Free movement of products and services
Member States shall not prohibit or restrict the free movement of products or services which comply with this Directive.
References to Directive 98/43/EC
References to the annulled Directive 98/43/EC shall be construed as references to this Directive.
1. Member States shall bring into force the laws, regulations and administrative provisions necessary to comply with this Directive by 31 July 2005 at the latest. They shall forthwith inform the Commission thereof.
When Member States adopt those measures, they shall contain a reference to this Directive or be accompanied by such a reference on the occasion of their official publication. The methods of making such reference shall be laid down by the Member States.

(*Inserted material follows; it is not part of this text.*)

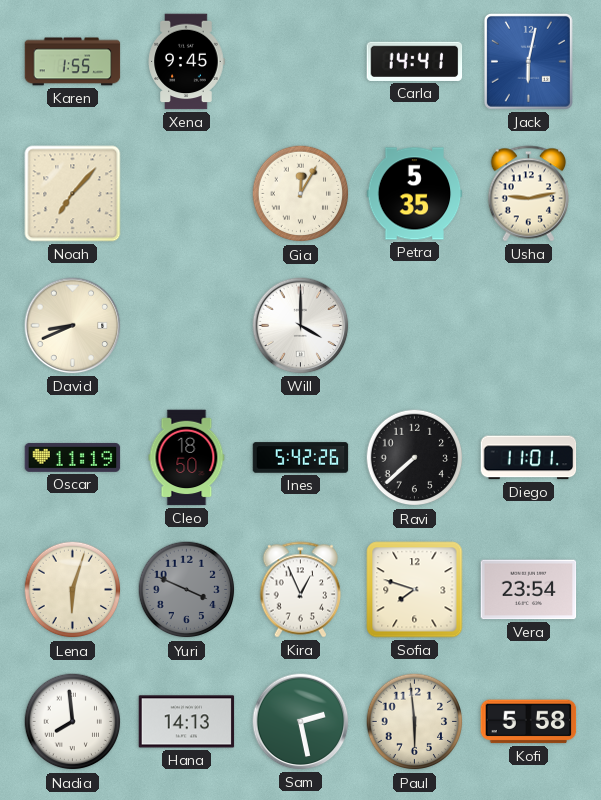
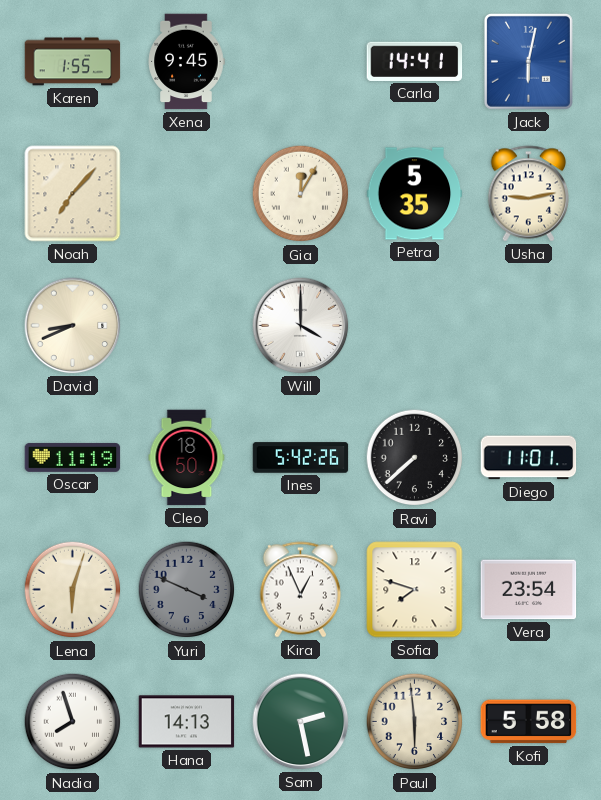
Nadia: 7:59 -> 7:57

2. Member States shall communicate to the Commission the text of the main provisions of national law which they adopt in the field covered by this Directive.
Entry into force
This Directive shall enter into force on the day of its publication in the Official Journal of the European Union.
This Directive is addressed to the Member States.
Done at Brussels, 26 May 2003.
For the European Parliament
For the Council
(1) OJ C 270 E, 25.9.2001, p. 97.
(2) OJ C 36, 8.2.2002, p. 104.
(3) Opinion of the European Parliament of 20 November 2002 (not yet published in the Official Journal) and Decision of the Council of 27 March 2003.
(4) OJ C 188, 22.7.1995, p. 1.
(5) OJ L 311, 28.11.2001, p. 67.
(6) OJ L 298, 17.10.1989, p. 23. Directive as amended by Directive 97/36/EC of the European Parliament and of the Council (OJ L 202, 30.7.1997, p. 60).
(7) OJ L 250, 19.9.1984, p. 17. Directive as amended by Directive 97/55/EC of the European Parliament and of the Council (OJ L 290, 23.10.1997, p. 18).
(8) OJ L 194, 18.7.2001, p. 26.
(9) OJ L 213, 30.7.1998, p. 9.
(10)  ECR I-8419.
(11) OJ L 204, 21.7.1998, p. 37. Directive as amended by Directive 98/48/EC (OJ L 217, 5.8.1998, p. 18).